TASK ITEM:
Could you report every line of the listing below that holds the word "depth"?

RAW DATA:
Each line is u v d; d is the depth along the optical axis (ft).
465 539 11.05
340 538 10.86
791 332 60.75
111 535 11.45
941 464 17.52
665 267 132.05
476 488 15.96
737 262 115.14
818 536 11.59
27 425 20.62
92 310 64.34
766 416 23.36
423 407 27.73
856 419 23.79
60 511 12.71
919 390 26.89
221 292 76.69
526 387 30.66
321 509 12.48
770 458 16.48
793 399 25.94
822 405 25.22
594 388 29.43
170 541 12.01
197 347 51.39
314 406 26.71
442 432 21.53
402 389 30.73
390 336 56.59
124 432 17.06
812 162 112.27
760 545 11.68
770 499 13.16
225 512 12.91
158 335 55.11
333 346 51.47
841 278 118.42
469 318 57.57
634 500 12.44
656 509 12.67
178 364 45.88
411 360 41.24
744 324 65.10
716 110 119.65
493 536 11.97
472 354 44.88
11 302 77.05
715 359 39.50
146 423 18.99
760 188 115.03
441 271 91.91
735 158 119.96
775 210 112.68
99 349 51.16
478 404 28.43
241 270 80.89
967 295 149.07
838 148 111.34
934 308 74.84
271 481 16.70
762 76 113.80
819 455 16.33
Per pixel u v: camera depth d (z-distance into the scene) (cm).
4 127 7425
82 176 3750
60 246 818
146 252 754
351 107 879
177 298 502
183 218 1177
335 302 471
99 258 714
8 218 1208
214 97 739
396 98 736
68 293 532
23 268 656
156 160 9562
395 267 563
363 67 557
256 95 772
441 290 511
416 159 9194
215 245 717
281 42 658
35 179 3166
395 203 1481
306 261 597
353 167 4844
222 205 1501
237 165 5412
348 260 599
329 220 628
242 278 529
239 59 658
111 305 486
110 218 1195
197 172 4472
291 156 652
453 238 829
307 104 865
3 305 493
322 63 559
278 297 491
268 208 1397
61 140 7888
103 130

RESPONSE BOX:
Each line is u v d; d is the depth along the optical axis (ft).
Per pixel u v: camera depth d (z-distance into the scene) (cm).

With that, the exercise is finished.